The best I can think of is that plants are close to the ground and a "planta" is, from what I understand, a ground-level architectural plan, but that's just a shot in the dark. Aulete usually would help with origination but, in this case, it doesn't.
It looks as though it ultimately comes from the sole of your foot!
An architectural planta is a floor plan. My Dicionário da Academia das Ciências de Lisboa (DACL) says planta in all its meanings comes from the Latin word, well, planta, which meant a plant; a shot, twig, or sprout; and the sole of the foot. Now this doesn’t help much. The best dictionary for etymology I know of is the big Houaiss, but I don't have one yet.
I think the answer lies with the verb plantar. Plantar means of course to plant a tree or flower so that they can grow roots into the soil. But according to the DACL it also means to firmly set something onto or into the ground, such as pitching a tent, driving stakes into the ground, and laying foundation stones. These days we’d say montar a tent, cravar, espetar stakes, and assentar foundation stones, so plantar in this latter sense is probably old use, which is what we’re looking for here.
Now, to lay the foundations of a building you’d traditionally drive stakes into the ground (plantar estacas) and connect them with ropes or maybe poles to mark the boundaries of the foundation trenches. And then you’d lay stones (plantar pedras) in those trenches. So you’d make the actual planta or floor plan on a 1-to-1 scale on the ground. See this and this and this. I’m in speculative mode here, so you draw your own conclusion. But I’ll just add that forming the word planta from plantar in these senses would be very natural. Compare conta and contar (counting things), conto and contar (stories), fala and falar, and so on and on.

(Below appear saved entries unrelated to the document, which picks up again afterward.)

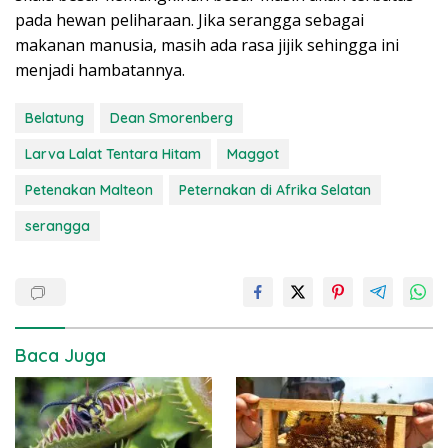
pada hewan peliharaan. Jika serangga sebagai
makanan manusia, masih ada rasa jijik sehingga ini
menjadi hambatannya.
Belatung
Dean Smorenberg
Larva Lalat Tentara Hitam
Maggot
Petenakan Malteon
Peternakan di Afrika Selatan
serangga
Baca Juga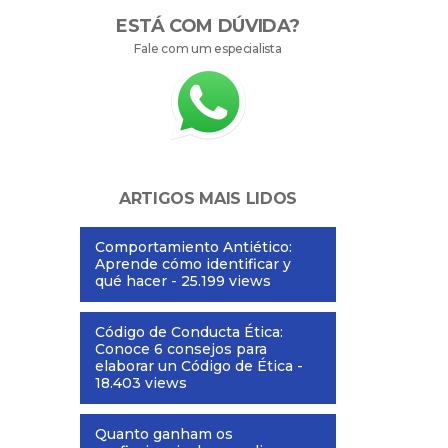
ESTÁ COM DÚVIDA?
Fale com um especialista
ARTIGOS MAIS LIDOS
Comportamiento Antiético:
Aprende cómo identificar y
qué hacer
- 25.199 views
Código de Conducta Ética:
Conoce 6 consejos para
elaborar un Código de Ética
-
18.403 views
Quanto ganham os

After all this I looked up the etymology of the French equivalent, and it looks as though the speculation above may be on the right track. My Hachette Pratique du Français says plan (planta, floor plan) comes from plant in the old sense of “assiette d’un édifice” (original quotation marks), which sounds like the plate (thing you eat from) of a building. And in assiette we have only assiette d’une route, plate of a road, which is the surface necessary for the construction of a road. The modern French plant also means the piece of ground planted with trees. Wiktionnaire says plan, non 2 (noun 2, the relevant one), was originally plant, our old friend the “plate of a buiding”, which was formed by removing er from the verb planter. Now planter has all the relevant meanings of the Portuguese plantar. So it looks as though plant, and most likely panta, originally meant the surface where you'd "plant" the building, and came later to mean a drawing of such place.
Both planter and plantar come from Latin plantare, which means to press into the ground with the sole of your foot (sola ou planta do pé in Portuguese). So Tchrist was right after all.